Automated design of dynamic programming schemes for RNA folding with pseudoknots

Although RNA secondary structure prediction is a textbook application of dynamic programming (DP) and routine task in RNA structure analysis, it remains challenging whenever pseudoknots come into play. Since the prediction of pseudoknotted structures by minimizing (realistically modelled) energy is NP-hard, specialized algorithms have been proposed for restricted conformation classes that capture the most frequently observed configurations. To achieve good performance, these methods rely on specific and carefully hand-crafted DP schemes. In contrast, we generalize and fully automatize the design of DP pseudoknot prediction algorithms. For this purpose, we formalize the problem of designing DP algorithms for an (infinite) class of conformations, modeled by (a finite number of) fatgraphs, and automatically build DP schemes minimizing their algorithmic complexity. We propose an algorithm for the problem, based on the tree-decomposition of a well-chosen representative structure, which we simplify and reinterpret as a DP scheme.

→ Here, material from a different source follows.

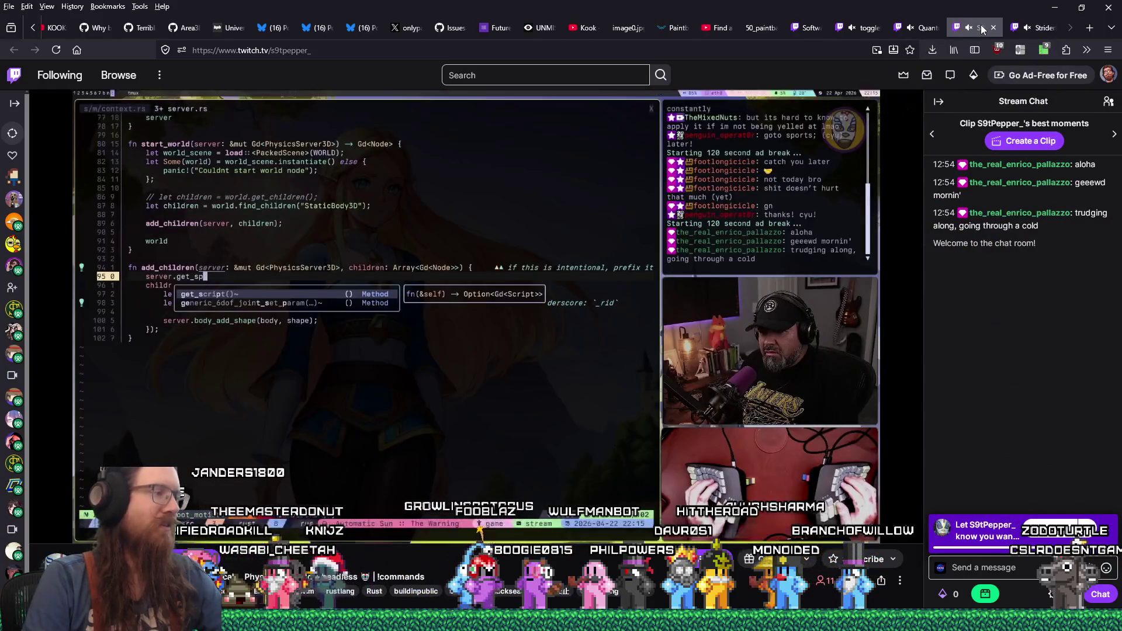
{"action": "left_click", "coordinate": [1043, 29]}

The algorithm is fixed-parameter tractable for the treewidth tw of the fatgraph, and its output represents a O(n^tw+1) algorithm (and even possibly O(n^tw) in simple energy models) for predicting the MFE folding of an RNA of length n. We demonstrate, for the most common pseudoknot classes, that our automatically generated algorithms achieve the same complexities as reported in the literature for hand-crafted schemes. Our framework supports general energy models, partition function computations, recursive substructures and partial folding, and could pave the way for algebraic dynamic programming beyond the context-free case.